At last year’s conference, NBB CEO Donnell Rehagen introduced Vision 2020, the industry’s plan to grow the biodiesel and renewable diesel industries by more than 6 billion gallons by 2030 and 15 billion gallons by 2050.
NBB modeling suggests that a 6-billion-gallon industry in 2030 will demand over 18 billion pounds of soybean oil each year.
How will that be possible if domestic soybean crush remains around 24 billion pounds a year?
Continued global protein demand will lead to increased fats and oils in the market, which also contribute as feedstocks to biodiesel production. But what about soybean oil?
Rehagen says part of the increase could come through a wider use of oilseed cover crops.
“We know that commercializing new crops is not an easy task and doesn’t happen overnight, but given the push to reduce carbon, oilseed production through cover crops could add as much as a billion gallons of oil to the equation,” Rehagen said.
Despite the decrease in fuel consumption in 2020 largely due to COVID-19, the biodiesel industry saw an increase in production as more heavy-duty trucks relied on biodiesel to haul things like food products and supplies across the country.
The Energy Information Administration reports that through October 2020, domestic soybean oil disappearance for use in biodiesel was up 11.3% from 2019 and up 14.6% from 2018.
Soybean oil was again the feedstock of choice for biodiesel producers in the United States in 2020, noted Matt Herman, director of environmental science for NBB.
“U.S. soy oil is becoming more widely used primarily because of its high availability, affordability, and more consistent properties than many other lipids,” Herman said.
He looks for soybean oil to continue to be the feedstock of choice for blenders as low carbon fuel standards are implemented in states and in corporate offices.
With increased demand for soybean oil for biodiesel production, what do soybeans of the future look like?
Reid Rice, a research scientist for Corteva, says yield remains king, but the increased demand for protein and oil must also be considered in breeding programs.
“It’s critical that we don’t sacrifice other value components knowing the demand that exists globally for both oil and meal,” Rice says.
The recent World Agriculture Supply and Demand Estimates (WASDE) report squeezed soybean supplies, boosting prices for soybean oil.
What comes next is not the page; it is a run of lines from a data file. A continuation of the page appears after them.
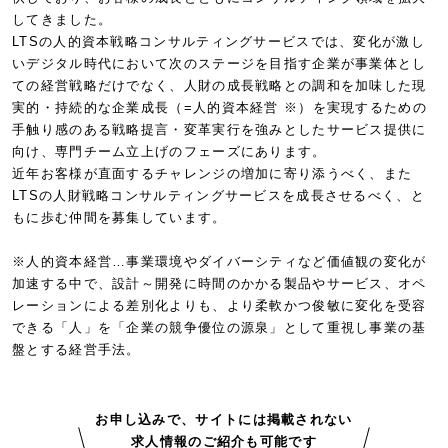
してきました。
LTSの人的資本戦略コンサルティングサービスでは、変化が激し
いデジタル時代において次のステージを目指す企業が事業体とし
ての経営戦略だけでなく、人財の成長戦略との調和を加味した現
実的・持続的な企業成長（=人的資本経営 ※）を実現するための
手触り感のある戦略提言・変革実行を強みとしたサービス提供に
向け、専門チーム立上げのフェーズにあります。
近年お客様が直面するチャレンジの増加に寄り添うべく、また
LTSの人財戦略コンサルティングサービスを成長させるべく、と
もに歩む仲間を募集しています。
※人的資本経営…事業環境やダイバーシティなど価値観の変化が
加速する中で、設計～開発に時間のかかる製品やサービス、オペ
レーションによる差別化よりも、より柔軟かつ俊敏に変化を受容
できる「人」を「企業の競争優位の源泉」として重視し事業の基
盤とする経営手法。
お申し込みで、サイトには掲載されない
求人情報のご紹介も可能です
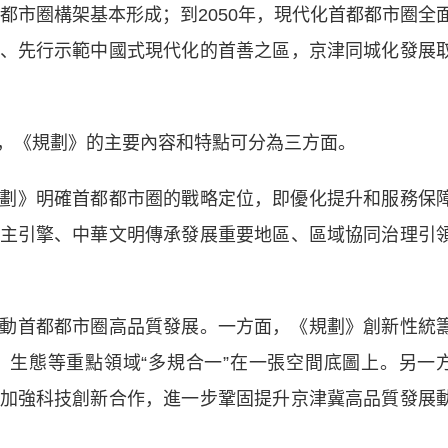
都市圈構架基本形成；到2050年，現代化首都都市圈全
、先行示範中國式現代化的首善之區，京津同城化發展
《規劃》的主要內容和特點可分為三方面。
》明確首都都市圈的戰略定位，即優化提升和服務保
主引擎、中華文明傳承發展重要地區、區域協同治理引
首都都市圈高品質發展。一方面，《規劃》創新性統
生態等重點領域“多規合一”在一張空間底圖上。另一
加強科技創新合作，進一步鞏固提升京津冀高品質發展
Will blenders back off of soybean oil in favor of a lower-cost feedstock?
Soybean oil, at 41 to 42 cents per pound isn’t the highest blenders have seen, says Mac Marshall, vice president of market intelligence for USB. Between 2011 and 2013, blenders saw soybean oil in the 48 to 50 cent-per-pound range.
Increased demand will likely also bump up costs of other feedstocks, noted John Jansen, vice president of strategic partnership for USB.
“Soybean oil, even at higher price levels, is still the preferred feedstock,” Jansen says.